Focus on childhood obesity
AUGUSTA – Maine is among the top 10 states for keeping unhealthy foods out of its schools, and has gained national attention as a result. According to the most report from the U.S. Centers for Disease Control and Prevention, the percentage of schools that don’t allow kids to buy soda or other unhealthy beverages and snacks and candy increased by about 10 percent from 2006 to 2008.
As a result of these improvements, a total of 68 percent of Maine secondary schools do not sell chocolate, other candy, baked goods or salty snacks high in fat, soda, or fruit drinks that are not 100% juice to students.
“We have seen the kind of impact the right policies and collaboration can have,” said Judi Sipowicz, director of Coordinated School Health Programs, of the Maine Department of Education. “We still have more work to do to improve school nutrition and reduce childhood obesity.”
“The school environment is a key setting for influencing children’s food choices and eating habits,” according to Howell Wechsler, director of CDC’s Division of Adolescent and School Health. “Further, by ensuring that only healthy food options are available, schools can model healthy eating behaviors, improve students’ diets, and help youth establish lifelong healthy eating habits.”
In 2005, Maine policy-makers gave school nutrition efforts a boost by strengthening the legislation known as Chapter 51. This rule restricts the sale of foods like candy and soda on school property and establishes criteria for all foods sold on school property around the clock. Local school boards can create policy exemptions for adult sales.

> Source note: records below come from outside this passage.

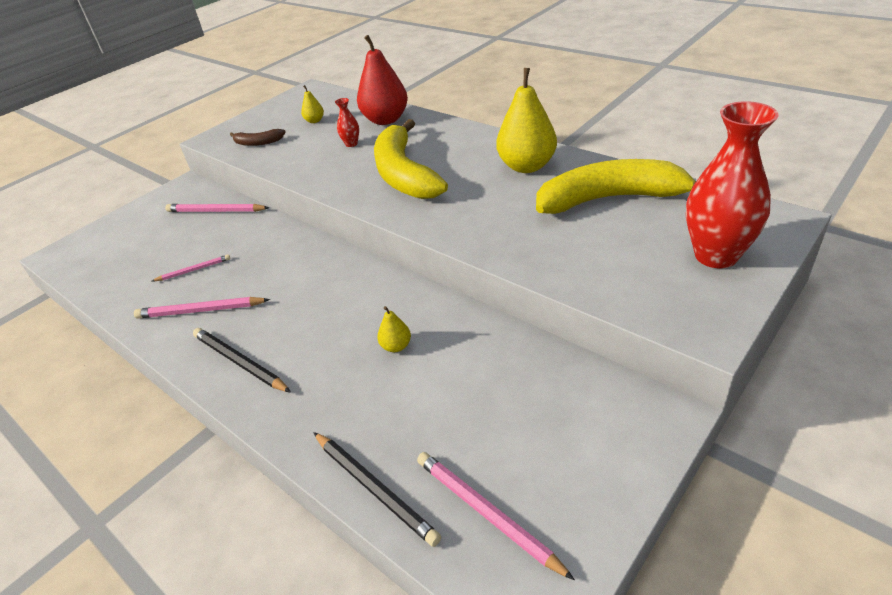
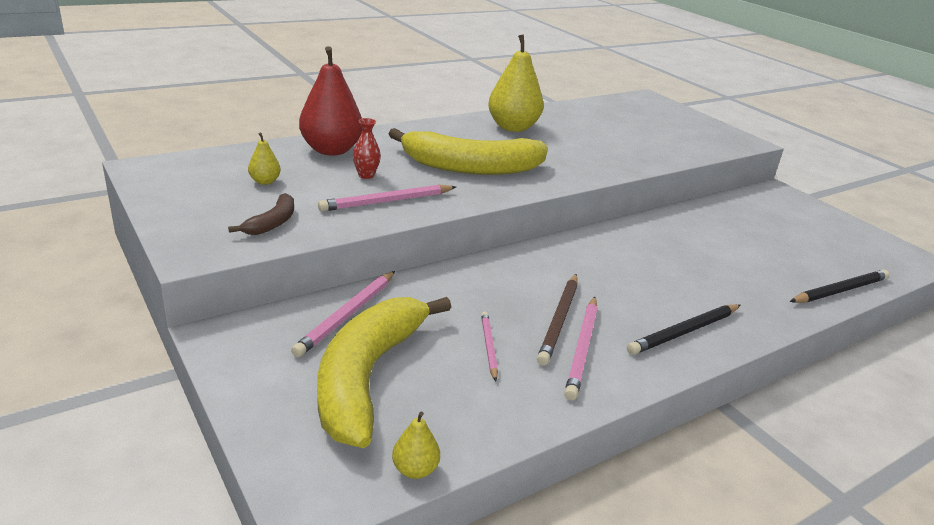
camera: 80 degrees left, 10 degrees down
yellow pear [377,306,411,352] -> yellow pear moved to [392,411,440,479]
pink pencil [417,452,575,580] -> pink pencil moved to [318,184,456,212]
yellow banana [536,159,696,214] -> yellow banana moved to [317,297,451,448]
red vase [686,101,779,268] -> none
none -> brown pencil [537,274,578,366]

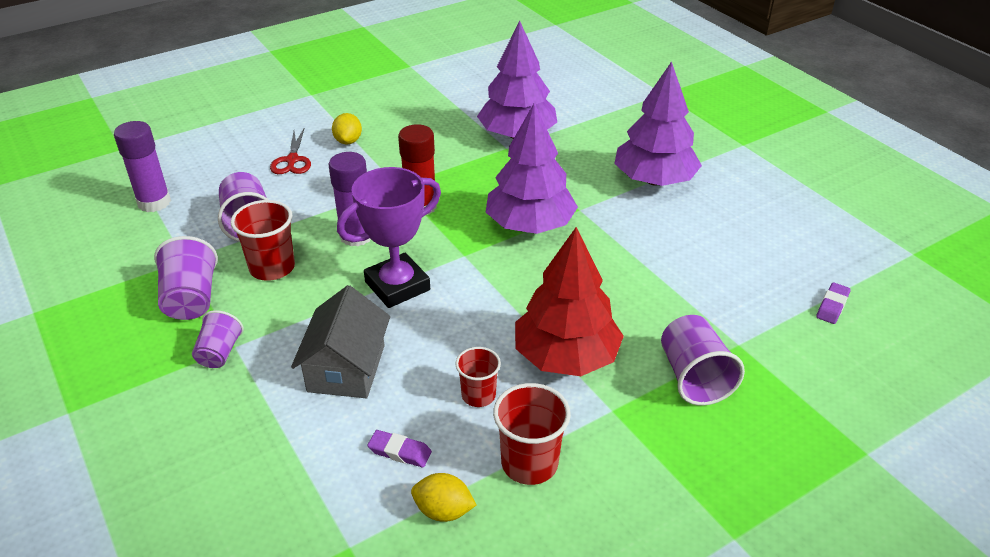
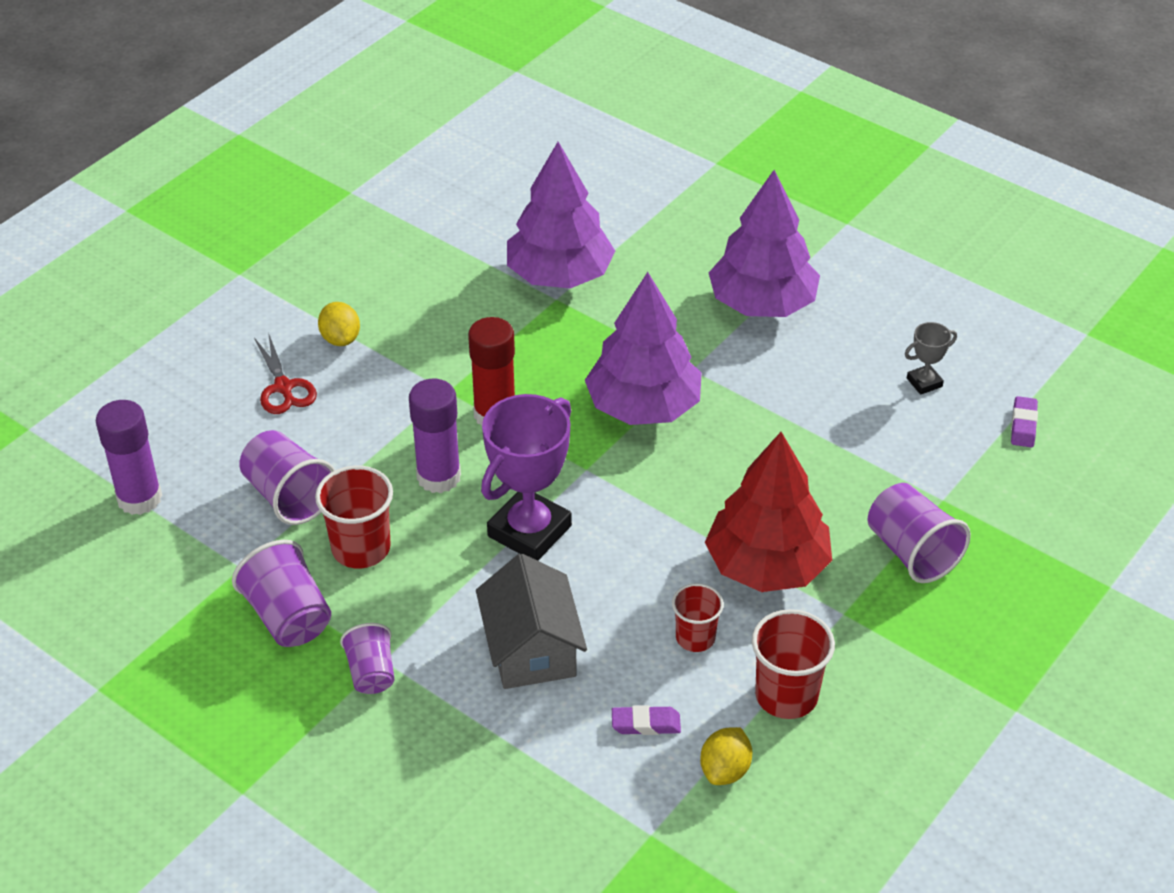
camera: 20 degrees left, 5 degrees up
yellow lemon [411,473,476,522] -> yellow lemon turned 60 degrees counterclockwise [700,727,752,785]
none -> grey trophy [905,322,957,395]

In 2007, Maine also passed legislation that expanded access to free school breakfast for eligible students, and limited all brand-specific food advertising on school property to those foods and beverages meeting the amended guidelines. Since 2008 all pre-packaged a la carte foods sold on school property must include calorie information.
Many schools, especially those with school health coordinators, are working to exceed state Department of Education Chapter 51 requirements by addressing the fat, sodium, and sugar content of all foods sold in schools. In addition, Maine schools are embracing innovative activities in the cafeteria, classroom and even school gardens to promote healthy eating and physical activity behaviors.